Alberghi di lusso: Hotel du Louvre a Parigi

di Giulia Ferri Commenta

Situato nel cuore di Parigi, l‘hotel Louvre è a 2 minuti a piedi dal celeberrimo Museo del Louvre e a 10 minuti dall’Opera Garnier. Ciascuna delle sue 4 facciate da su uno edifici di importanza culturale e artistica: il Museo del Louvre, il  palazzo reale, l’Opera Garnier e la Comédie Française. Inoltre l’hotel attrae la clientela internazionale per vicinanza alle Galeries Lafayette e le boutique di rue Saint-Honoré.

L’Hotel du Louvre è composto da  133 camere e 44 suite, tra cui la suite Pissaro di 60 metri quadrati; 7 sale di ricevimento, tra cui il salone Rohan che può ospitare fino a 150 persone, spesso utilizzati per vari eventi; un bar frequentato da artisti e uomini d’affari; una brasserie parigina, Brasserie du Louvre, con terrazza che domina la place du Palais-Royal; sala fitness: tapis roulant, bike, muscle building e pesi liberi; Business Center: Accesso Internet, stampanti a colori e computer.

Simbolo di stile e la raffinatezza francese, l’hotel du Louvre può vantare anche diverse imitazioni: dopo un incendio distruttivo, la città di Bucarest è stata ricostruita dagli architetti francesi e molte strutture riprendono le caratteristiche estetiche ed archidettoniche dell’hotel du Louvre.  Nel romanzo Pot-Bouille, Émile Zola ambienta un banchetto di matrimonio proprio presso l’Hotel du Louvre. Da un film di Julien Duvivier del 1957 con Gérard Philippe, la scenografia è ispirata all’hotel, ricreato dalla Boulogne Billancourt studios.
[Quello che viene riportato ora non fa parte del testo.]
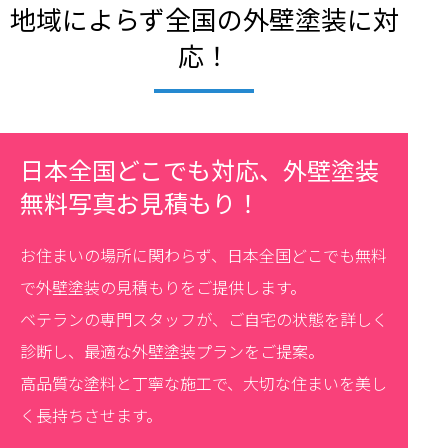
地域によらず全国の外壁塗装に対
応！
日本全国どこでも対応、外壁塗装
無料写真お見積もり！
お住まいの場所に関わらず、日本全国どこでも無料
で外壁塗装の見積もりをご提供します。
ベテランの専門スタッフが、ご自宅の状態を詳しく
診断し、最適な外壁塗装プランをご提案。
高品質な塗料と丁寧な施工で、大切な住まいを美し
く長持ちさせます。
L’Hotel du Louvre fu costruito nel 1855 sotto  Napoleone III e sotto l’impulso del prefetto Haussmann, quando la città è stato completamente ristrutturata. Vicoli insalubri, scuri che circondavano il Museo del Louvre scomparvero a favore di grandi arterie. All’apertura della rue de Rivoli, Napoleone III lancia i progetti di nuova Opera e la Francia industriale si mette in moto. Ci si appresta a preparare l’esposizioni universali del 1855 e 1867 e gli illustri  visitatori provenienti da tutto il mondo hanno bisogno di una struttura alberghiera adeguata. Nel 2001, l’hotel è stato riprogettato dall’architetto Sybille de Margerie.